Operando su pesi, equilibri, spazi, Kounellis mette in scena una partitura visiva che intende testimoniare la realtà, anziché riprodurne i simulacri (come faceva la Pop art), senza retorica e osservanza mimetica. Questa poetica, all’inizio del suo percorso creativo, Kounellis la esprimeva con lettere e numeri che rappresentavano una specie di sillabario dell’universo linguistico urbano, uno stacco oggettivo dalla materia, tutta soggettiva e romantica dell’Informale che allora era la forma d’arte imperante. In seguito ha cominciato a esporre anche se stesso, insieme a Pascali, e poi a utilizzare i materiali più vari: balle di cotone, frammenti di barche naufragate, carbone, lastre di ferro a forma di fiore da cui uscivano lingue di fuoco, cartone, giardini di cactus, pappagalli e, come abbiamo ricordato, cavalli. Il cavallo, appunto, che qui nell’ex chiesa del Suffragio comunicante con il loggiato ritorna per trainare alcuni carrelli, simili a quelli usati nelle fabbriche, su cui sono ammucchiati cappotti neri sgualciti e consumati.
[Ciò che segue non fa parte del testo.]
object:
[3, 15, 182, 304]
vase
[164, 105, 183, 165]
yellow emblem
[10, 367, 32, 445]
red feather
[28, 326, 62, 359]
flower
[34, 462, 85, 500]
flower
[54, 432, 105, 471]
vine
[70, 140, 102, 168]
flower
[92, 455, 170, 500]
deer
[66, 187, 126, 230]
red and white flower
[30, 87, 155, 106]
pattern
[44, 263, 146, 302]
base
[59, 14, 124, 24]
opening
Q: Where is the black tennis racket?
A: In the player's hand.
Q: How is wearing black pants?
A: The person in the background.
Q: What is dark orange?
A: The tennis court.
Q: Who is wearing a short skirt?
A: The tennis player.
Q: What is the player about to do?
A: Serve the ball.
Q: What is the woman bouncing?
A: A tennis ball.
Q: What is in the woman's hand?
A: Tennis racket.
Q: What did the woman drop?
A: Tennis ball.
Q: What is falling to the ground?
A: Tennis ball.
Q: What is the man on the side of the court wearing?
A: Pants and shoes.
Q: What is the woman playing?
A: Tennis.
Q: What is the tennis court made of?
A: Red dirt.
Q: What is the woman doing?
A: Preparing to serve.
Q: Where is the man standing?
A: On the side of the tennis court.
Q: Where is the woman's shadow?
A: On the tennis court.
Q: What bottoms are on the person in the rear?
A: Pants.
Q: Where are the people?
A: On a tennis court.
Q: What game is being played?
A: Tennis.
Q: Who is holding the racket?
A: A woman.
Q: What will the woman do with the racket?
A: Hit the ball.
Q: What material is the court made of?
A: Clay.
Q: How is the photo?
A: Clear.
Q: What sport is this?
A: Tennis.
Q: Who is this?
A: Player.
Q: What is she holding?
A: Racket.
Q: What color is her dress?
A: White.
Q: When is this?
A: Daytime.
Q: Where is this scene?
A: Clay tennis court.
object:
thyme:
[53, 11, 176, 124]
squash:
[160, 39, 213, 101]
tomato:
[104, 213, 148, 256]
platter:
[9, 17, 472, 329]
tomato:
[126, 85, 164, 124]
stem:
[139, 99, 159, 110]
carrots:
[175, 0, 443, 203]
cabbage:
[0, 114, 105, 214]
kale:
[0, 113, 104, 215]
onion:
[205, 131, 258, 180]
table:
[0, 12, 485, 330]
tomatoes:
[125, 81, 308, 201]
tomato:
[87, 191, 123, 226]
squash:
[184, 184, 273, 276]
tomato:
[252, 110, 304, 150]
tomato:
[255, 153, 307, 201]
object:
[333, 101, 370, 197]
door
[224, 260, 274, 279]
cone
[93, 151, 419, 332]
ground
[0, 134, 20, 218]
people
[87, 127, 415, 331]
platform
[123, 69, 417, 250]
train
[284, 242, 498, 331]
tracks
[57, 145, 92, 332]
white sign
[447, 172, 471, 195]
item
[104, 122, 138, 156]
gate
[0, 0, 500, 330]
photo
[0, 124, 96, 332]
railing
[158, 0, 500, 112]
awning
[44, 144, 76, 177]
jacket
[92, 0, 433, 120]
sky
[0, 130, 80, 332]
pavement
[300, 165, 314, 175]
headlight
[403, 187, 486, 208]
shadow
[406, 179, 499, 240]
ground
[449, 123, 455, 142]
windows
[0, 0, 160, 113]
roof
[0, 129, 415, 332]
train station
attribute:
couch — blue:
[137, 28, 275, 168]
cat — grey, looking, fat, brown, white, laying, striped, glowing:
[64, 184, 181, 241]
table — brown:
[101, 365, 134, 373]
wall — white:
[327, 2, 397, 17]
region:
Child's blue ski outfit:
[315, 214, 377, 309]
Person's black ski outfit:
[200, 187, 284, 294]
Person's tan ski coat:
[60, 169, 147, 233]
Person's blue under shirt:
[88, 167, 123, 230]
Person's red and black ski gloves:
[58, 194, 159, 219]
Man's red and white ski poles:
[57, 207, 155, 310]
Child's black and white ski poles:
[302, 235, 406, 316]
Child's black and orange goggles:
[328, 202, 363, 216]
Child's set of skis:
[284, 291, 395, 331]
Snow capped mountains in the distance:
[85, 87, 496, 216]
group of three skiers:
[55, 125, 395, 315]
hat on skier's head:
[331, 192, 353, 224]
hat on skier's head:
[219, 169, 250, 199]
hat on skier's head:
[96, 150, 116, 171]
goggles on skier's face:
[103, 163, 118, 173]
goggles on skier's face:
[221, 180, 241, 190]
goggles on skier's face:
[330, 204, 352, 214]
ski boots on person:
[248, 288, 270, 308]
È una sorta di rito funebre («come quelli che si fanno a Napoli», dice Kounellis) che si svolge senza soluzione di continuità sul percorso circolare di un binario che riprende il motivo della pianta dodecagonale della chiesa (pare sia l’unica in Italia). Queste impegnative installazioni pesaresi ci confermano che Kounellis ha indirizzato tutta la sua ricerca lungo un percorso teso a spingere l’arte sempre di più verso la vita, appropriandosi degli oggetti e dei materiali della realtà e dei sentimenti che determinano la qualità dell’habitat umano. Ma l’artista non opera una sintesi tra la concretezza degli oggetti e dei materiali e l’impalpabilità dei sentimenti. Anzi oppone gli uni agli altri: all’immobilità temporale degli oggetti e dei materiali contrappone i sentimenti, le gioie e più spesso le malinconie, che nascono dal vivere quotidiano. E allora ci piace ricordare le parole, che consideriamo tra le più pertinenti in proposito, di Giuliano Briganti secondo cui quelle di Kounellis «sono opere che per vie misteriose, ineffabili, sfiorano temi eterni: il senso del dolore, il pensiero della morte, il ricordo dell’infanzia, l’essenzialità del mondo arcaico, la nostalgia di una perduta totalità, la fiamma divorante del tempo…il risultato è quello di una profonda emozione, di una fuggevole, volatile poesia…».